Wie Sting seine Klassiker in seiner inzwischen rund 25-jährigen Karriere gleich mehreren Umdeutungen unterzog, so auch Les Negresses Vertes: Bereits vor rund zehn Jahren ließen die französischen Musette-Punk-Avantgardisten ihre Werke von angesagten Dance-Produzenten wie William Orbit, Massive Attack oder Norman Cook (Fatboy Slim) remixen. Nun stand, den Zeichen der nicht mehr gar so tanzversessenen Zeit entsprechend, die Zurückholung der Werke in wohnzimmertauglichere Lounge-Formate an.
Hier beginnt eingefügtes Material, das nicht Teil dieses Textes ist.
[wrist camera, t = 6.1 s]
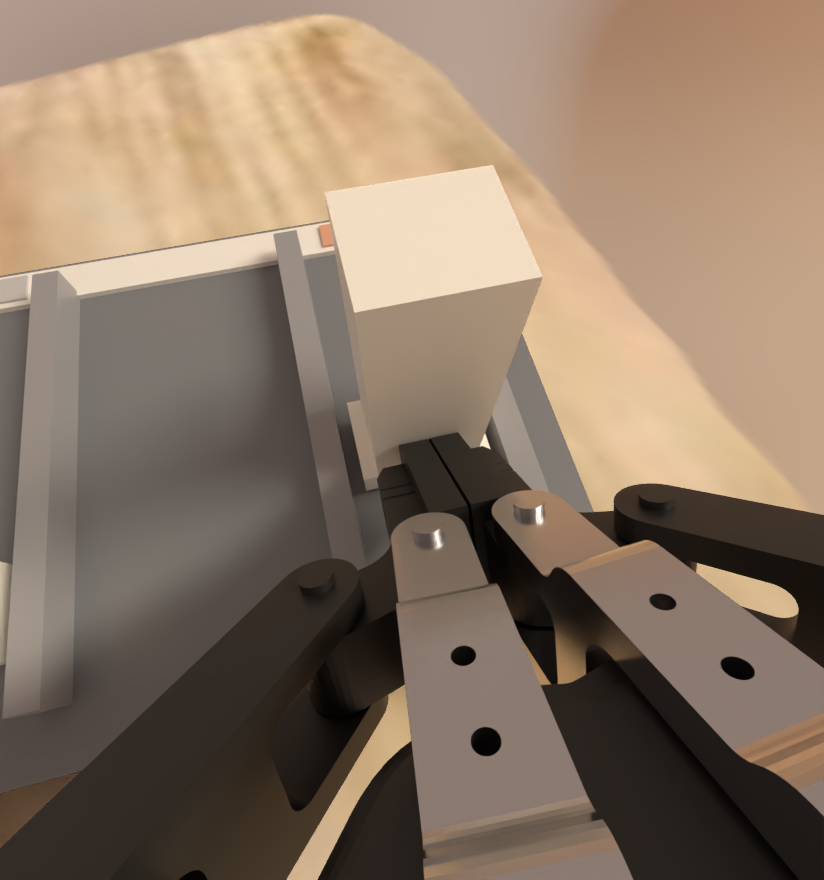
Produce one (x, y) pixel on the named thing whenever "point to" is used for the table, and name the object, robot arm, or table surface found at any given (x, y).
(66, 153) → the table surface
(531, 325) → the table surface
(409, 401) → the far tab
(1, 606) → the near tab
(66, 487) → the switch box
Für „Acoustic Clubbing“ haben die Franzosen – neben drei neuen Titeln – zwei Hände voll eigener Klassiker in abgespeckt transparenten Versionen für den Hausgebrauch neu eingespielt, was diesen ausgezeichnet bekommt: Ebenso locker wie hypnotisch grooven die stark arabisch grundierten Songs, finden eine nahezu unwiderstehliche Balance zwischen anregender Beweglichkeit und beruhigender Attitüde. Les Negresses Vertes haben die Mischung offensichtlich längst so verinnerlicht, dass sie durchaus auch einmal ein paar Jahre entspannen können, ohne etwas zu tun. Und so rund und eingängig wie ihre Songs auch für ungeübte Ohren daherkommen, passen sie auch immer wieder in die Zeit. Vermutlich noch viele, viele Jahre.